Poltrona MimmaMà

SISTEMA ERGONOMICO PER l’ALLATTAMENTO

Ho disegnato MimmaMà su richiesta ospedaliera con l’obiettivo di agevolare l’allattamento al seno, migliorando il comfort e riducendo i dolori per la mamma.

IL CONTESTO

A fine 2006 sono stata contattata da una dottoressa che aveva apprezzato un mio intervento ad un congresso in cui parlavo di accessibilità, design inclusivo ed ergonomia. La Dr.ssa Stefania Sani –  allora coordinatrice del Dipartimento Materno Infantile dell’Ospedale San Jacopo di Pistoia – stava lavorando per ottenere il riconoscimento Ospedali Amici dei Bambini.

Il punto fondamentale di questo percorso era agevolare l’allattamento prolungato, ma nonostante gli sforzi del personale sanitario, le mamme abbandonavano la pratica dopo solo un mese.

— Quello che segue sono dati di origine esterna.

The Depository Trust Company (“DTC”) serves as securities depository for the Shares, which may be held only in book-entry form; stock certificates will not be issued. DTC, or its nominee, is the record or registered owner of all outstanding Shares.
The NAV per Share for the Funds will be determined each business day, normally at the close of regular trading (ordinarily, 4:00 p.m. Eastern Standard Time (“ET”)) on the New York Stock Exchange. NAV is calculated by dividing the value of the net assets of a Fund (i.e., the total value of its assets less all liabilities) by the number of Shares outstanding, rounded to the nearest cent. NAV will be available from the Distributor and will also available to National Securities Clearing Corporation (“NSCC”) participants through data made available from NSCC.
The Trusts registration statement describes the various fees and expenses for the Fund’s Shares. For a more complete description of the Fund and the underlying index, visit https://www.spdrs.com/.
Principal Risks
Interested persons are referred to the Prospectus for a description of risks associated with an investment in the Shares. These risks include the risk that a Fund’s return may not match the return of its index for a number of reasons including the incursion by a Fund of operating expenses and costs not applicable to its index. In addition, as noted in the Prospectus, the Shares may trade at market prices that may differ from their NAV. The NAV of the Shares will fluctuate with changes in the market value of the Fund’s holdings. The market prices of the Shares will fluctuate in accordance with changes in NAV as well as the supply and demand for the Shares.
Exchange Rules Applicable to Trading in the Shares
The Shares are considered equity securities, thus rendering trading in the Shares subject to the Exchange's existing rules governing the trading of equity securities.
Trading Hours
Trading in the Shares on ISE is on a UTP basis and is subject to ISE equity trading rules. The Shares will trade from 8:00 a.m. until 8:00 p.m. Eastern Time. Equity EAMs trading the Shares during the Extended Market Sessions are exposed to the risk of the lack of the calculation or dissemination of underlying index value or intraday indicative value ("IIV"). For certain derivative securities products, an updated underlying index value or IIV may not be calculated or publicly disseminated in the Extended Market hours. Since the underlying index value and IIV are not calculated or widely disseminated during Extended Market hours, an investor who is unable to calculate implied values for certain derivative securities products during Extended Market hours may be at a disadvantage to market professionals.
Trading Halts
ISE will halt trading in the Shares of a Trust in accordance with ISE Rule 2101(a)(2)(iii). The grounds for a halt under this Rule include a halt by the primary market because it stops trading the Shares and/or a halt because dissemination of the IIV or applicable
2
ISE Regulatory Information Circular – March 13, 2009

Con grande lungimiranza la Dott.ssa Sani supponeva che se fosse esistita una poltrona che avesse ridotto i dolori post parto e sostenuto correttamente tutte le posizioni di allattamento, le mamme sarebbero più serene e ben disposte ad imparare questa pratica in modo naturale.

lA SOLUZIONE

È stato un lavoro entusiasmante: dal disegno al prototipo che è stato lavorato e aggiustato con plastilina, (ringrazio il mio passato di scultrice!) dopo le prove con lo staff ospedaliero.

Le prime due poltrone furono donate all’Ospedale di Pistoia dal club Soroptimist di Montepulciano e rimasero in trial per un anno, a seguito del quale, più del 70% delle donne ha continuato ad allattare oltre i primi 6 mesi di vita del bambino.  

L’obiettivo era stato raggiunto. Fondai quindi l’azienda Leura srl ed inizia a produrre la poltrona. La prima vendita fu alla Children’s Clinic di  Anchorage. I dati del trial vennero presentati al congresso di neonatologia del 2008.